Aaron in Shakespeare’s
Titus Andronicus 2.1.7-9

Happy Birthday!
Portable Mercury Retrograde

Horoscopes for 7.4.2019

Mercury conjuncts Mars and goes retrograde, all about July 7, 2019, around 6:14 PM — but your mileage may vary, see fineprint for details.

Cancer

The Crab - the Moonchild
One of the problems especially when fishing along the Gulf Coast? The tint of the sunglasses. With a sub-tropical setting, and water that can change in the blink of an eye, the tint on the sunglasses — needs to be dark, polarized, and UV-proof. The problem is that the color of the lens change the color of the water. I was looking through some digital images from the last trip and I realized that I had thought the water was green, when — according to the pictures of me with fish, in the background? It shows more like blue water. All of it is “skinny water,” means rather shallow. Inter-coastal, in-shore, heard it called a lot of things, but for me, it spells out summer fun with a fishing pole in hand.

The question of the water’s color? Depends on the sunglasses.
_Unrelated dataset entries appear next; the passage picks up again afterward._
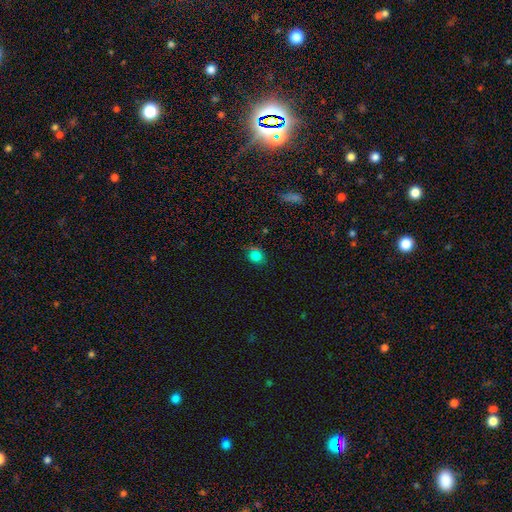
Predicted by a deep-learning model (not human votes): Smooth or featured?
  - smooth: 77% *
  - star or artifact: 18%
  - featured or disk: 5%
How rounded?
  - round: 61% *
  - in between: 37%
  - cigar-shaped: 1%
Merging?
  - none: 77% *
  - minor disturbance: 16%
  - major disturbance: 4%
  - merger: 3%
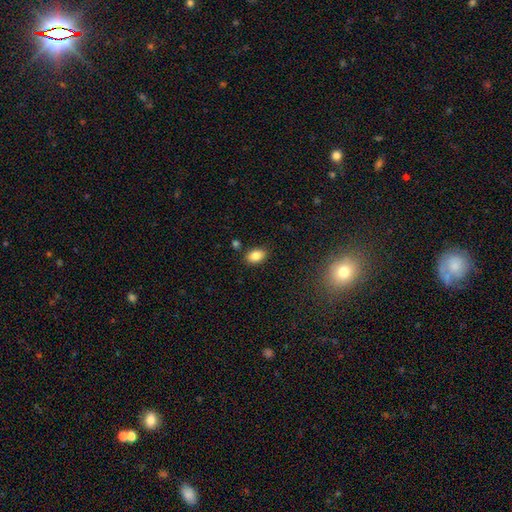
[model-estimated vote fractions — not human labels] smooth-or-featured: smooth: 85% | star or artifact: 9% | featured or disk: 6%
  how-rounded: in between: 84% | round: 15% | cigar-shaped: 1%
  merging: none: 82% | minor disturbance: 11% | merger: 4% | major disturbance: 3%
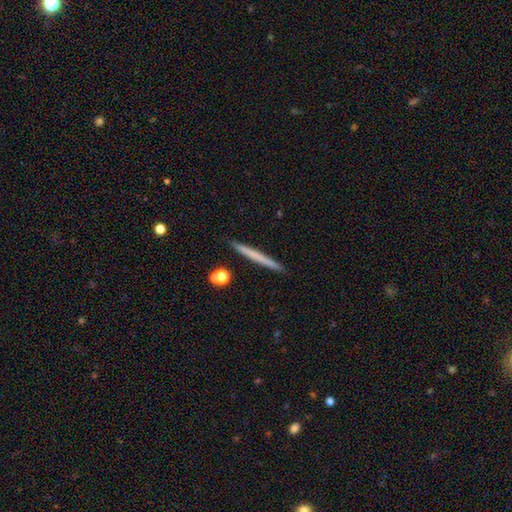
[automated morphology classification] Smooth or featured? smooth (57%)
How rounded? cigar-shaped (97%)
Merging? none (91%)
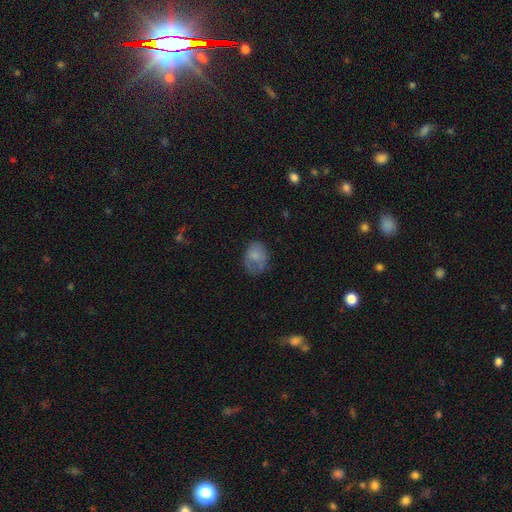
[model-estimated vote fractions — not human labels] A smooth galaxy with no disk features (70%) that is in between round and cigar-shaped (56%). Merging: none (44%).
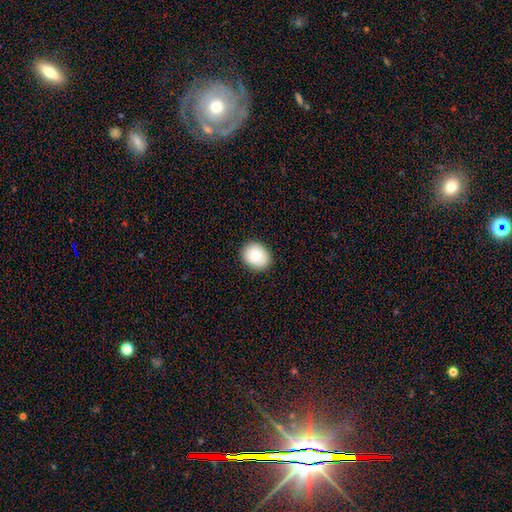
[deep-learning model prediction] Q: Smooth or featured?
A: smooth (83%); runner-up: featured or disk (10%)
Q: How rounded?
A: in between (51%); runner-up: round (49%)
Q: Merging?
A: none (89%); runner-up: minor disturbance (8%)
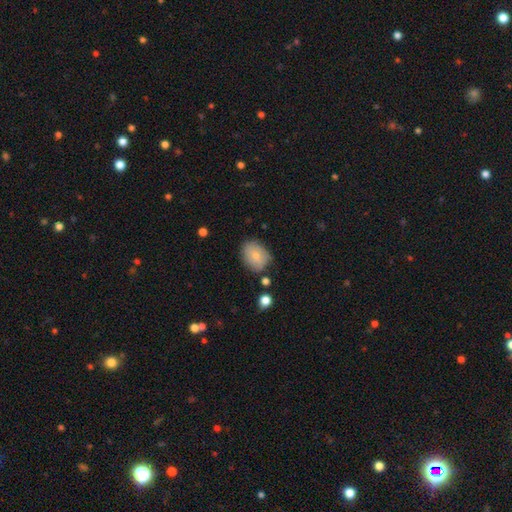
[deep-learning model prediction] A smooth galaxy with no disk features (76%) that is in between round and cigar-shaped (62%).

Vote fractions:
- Smooth or featured? smooth: 76% / featured or disk: 16% / star or artifact: 8%
- How rounded? in between: 62% / round: 37% / cigar-shaped: 1%
- Merging? none: 72% / minor disturbance: 20% / major disturbance: 4% / merger: 4%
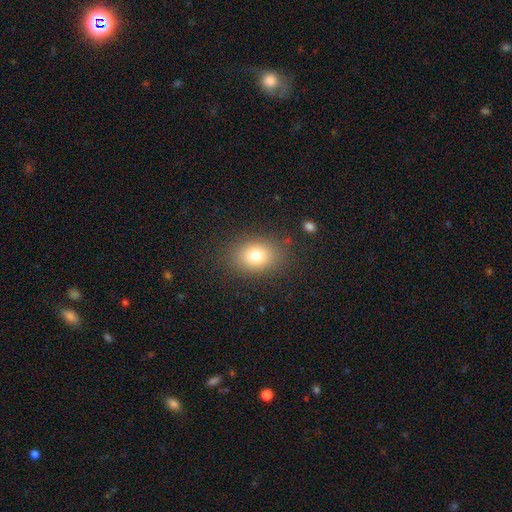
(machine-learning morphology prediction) Smooth or featured? Predicted: smooth (p=0.79). How rounded? Predicted: in between (p=0.67). Merging? Predicted: none (p=0.84).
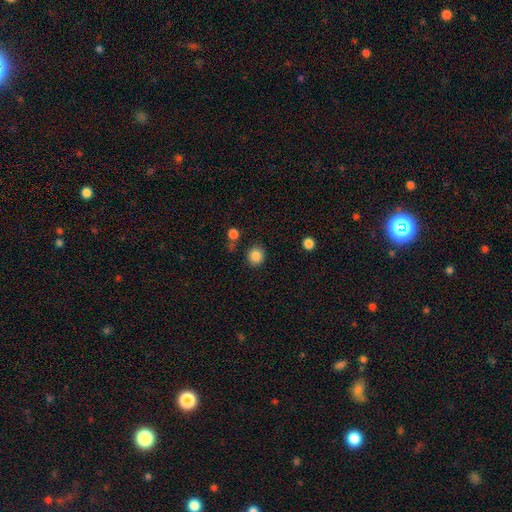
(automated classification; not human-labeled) Morphology: type=smooth (86%); roundness=round (86%); merging=none (84%).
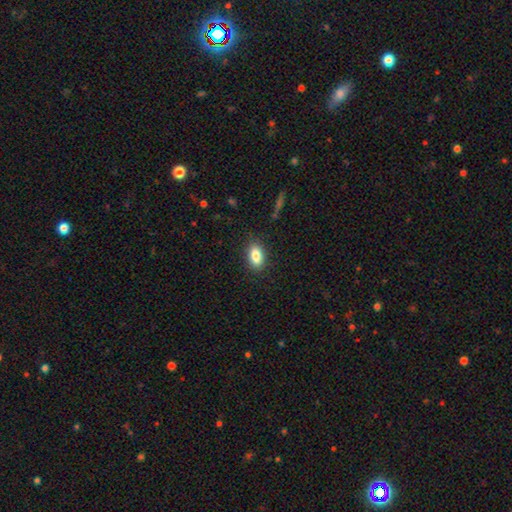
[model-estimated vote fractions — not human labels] Smooth or featured? Predicted: smooth (p=0.85). How rounded? Predicted: in between (p=0.88). Merging? Predicted: none (p=0.85).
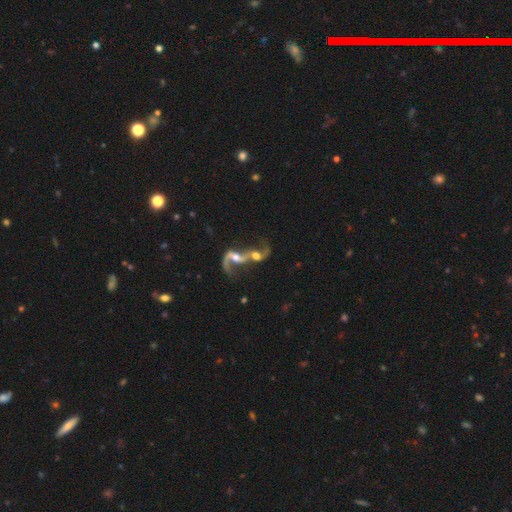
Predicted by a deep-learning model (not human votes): smooth-or-featured: featured or disk: 73% | smooth: 18% | star or artifact: 9%
  disk-edge-on: no: 95% | yes: 5%
    bar: no: 54% | weak: 32% | strong: 14%
    has-spiral-arms: yes: 79% | no: 21%
      spiral-winding: loose: 82% | medium: 15% | tight: 4%
      spiral-arm-count: 2: 66% | 1: 24% | can't tell: 6% | 3: 2% | 4: 1% | more than 4: 1%
    bulge-size: moderate: 51% | small: 21% | large: 15% | none: 10% | dominant: 3%
  merging: merger: 79% | none: 9% | major disturbance: 8% | minor disturbance: 4%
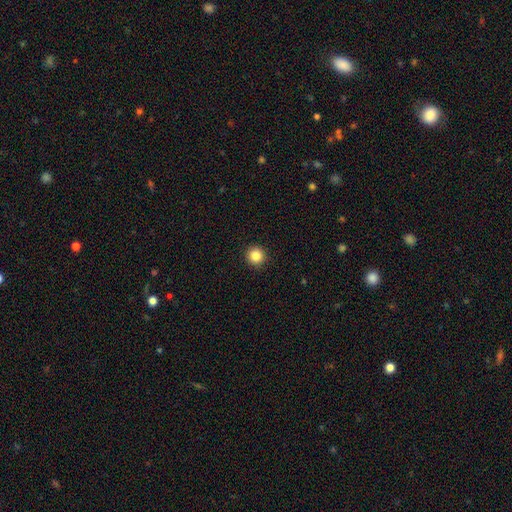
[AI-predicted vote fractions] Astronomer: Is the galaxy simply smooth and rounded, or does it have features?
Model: smooth — 85%.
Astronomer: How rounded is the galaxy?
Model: round — 95%.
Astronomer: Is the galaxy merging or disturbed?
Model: none — 93%.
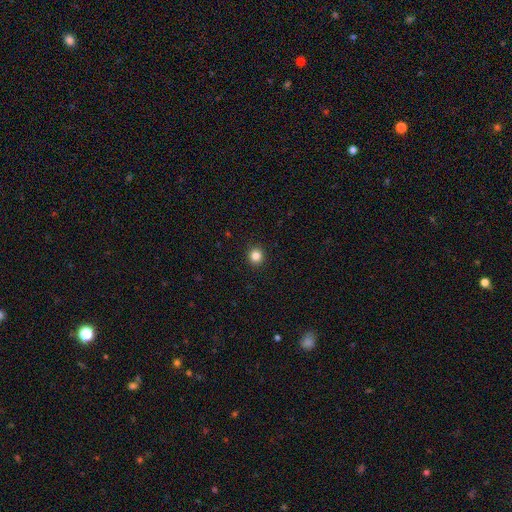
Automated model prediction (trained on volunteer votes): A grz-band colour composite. It shows a smooth galaxy with no disk features (83%) that is round (93%). Merging: none (93%).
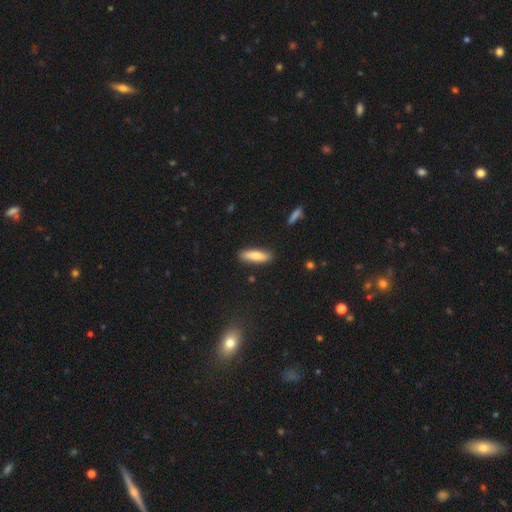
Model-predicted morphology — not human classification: type=smooth (78%); roundness=cigar-shaped (65%); merging=none (87%).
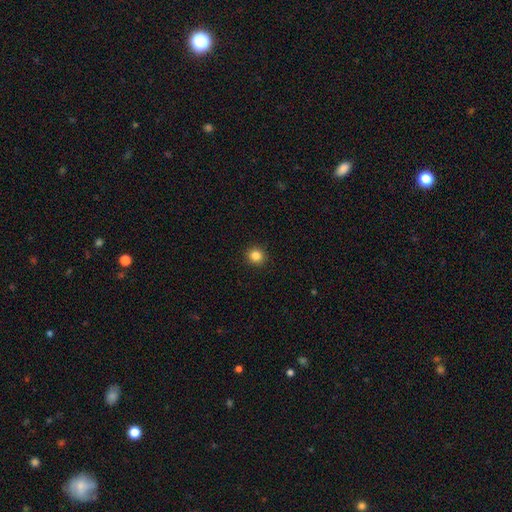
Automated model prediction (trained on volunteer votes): This appears to be a smooth galaxy with no disk features (85%) that is round (90%). Merging: none (93%).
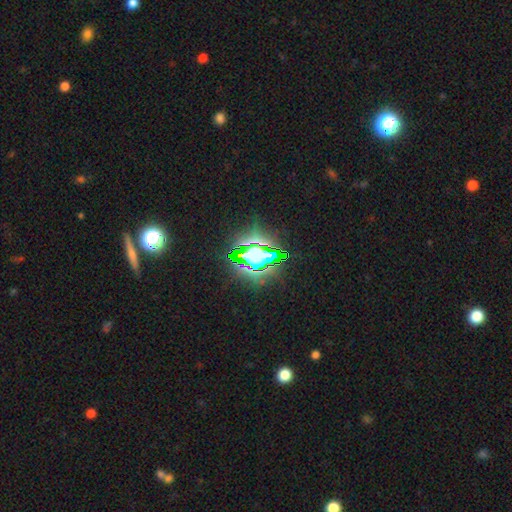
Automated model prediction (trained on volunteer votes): Q: Smooth or featured?
A: star or artifact (72%); runner-up: smooth (18%)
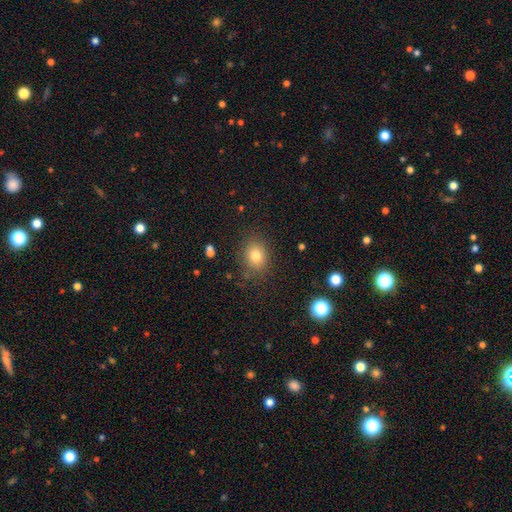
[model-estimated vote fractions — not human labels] smooth-or-featured: smooth: 79% | star or artifact: 13% | featured or disk: 8%
  how-rounded: round: 58% | in between: 41% | cigar-shaped: 1%
  merging: none: 82% | minor disturbance: 12% | major disturbance: 4% | merger: 2%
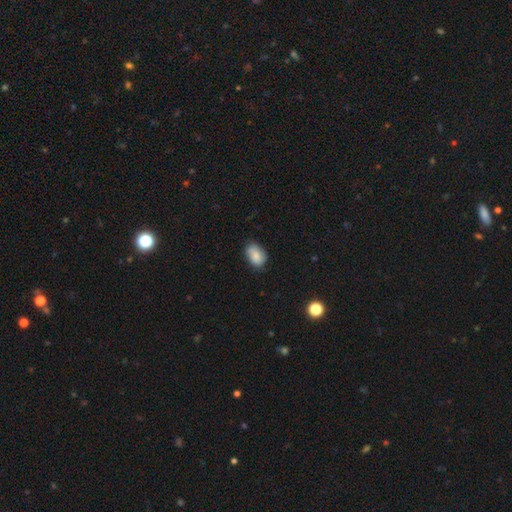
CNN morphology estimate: smooth_or_featured: smooth (p=0.80) [alt: featured or disk p=0.12]
how_rounded: in between (p=0.85) [alt: round p=0.14]
merging: none (p=0.65) [alt: minor disturbance p=0.28]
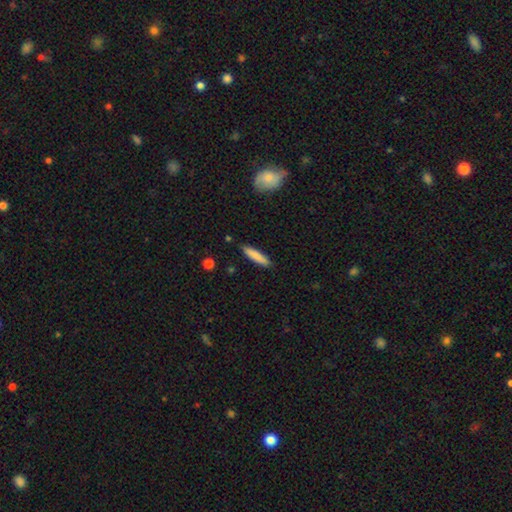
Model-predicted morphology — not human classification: type=smooth (81%); roundness=cigar-shaped (82%); merging=none (88%).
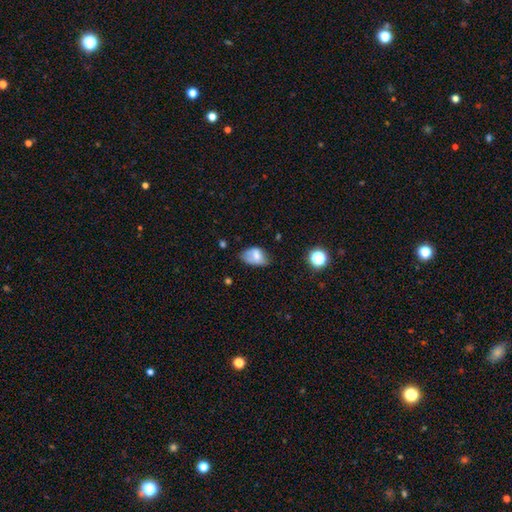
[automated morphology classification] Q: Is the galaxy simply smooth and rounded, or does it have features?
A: smooth — 69%.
While I know of a few people who would venture without protective eyewear, ten, twelve hours in the summer sun? Not a chance I would go without not just one but two sets of shades. That’s how I discovered the difference the lens make. Maybe this isn’t really new information, but it seemed like a earth-shattering discovery for me, at the time. Subtle differences, shaded by the lens I use to look at the situation. Color of the water changes. Simple stuff, obvious clue, one could say, “Right in front of you,” or, “in plain sight.” This week, holidays and all? It’s how you look at it. Or, how you look at it, through what lens?

The Leo

The LeoEver been in one of them resorts? Think, like pool-side in Las Vegas, if that’s really still a thing. With temperatures easily cresting 110, yeah, I’m not going to be poolside in a cabana at this time. If there’s fishing involved, then there’s the cool bay water, and the breeze from offshore, or the wind in my hair as the boat motors along at 50 knots. But I was thinking about the pool-side cabana I see in the ads for resorts. Usually, there’s a series of those tents clustered around the pool, stacked like trailers in a trailer park. Rife with the same drama that comes from trailers in a trailer park, “He said that she said, that they said,” and then it get ugly.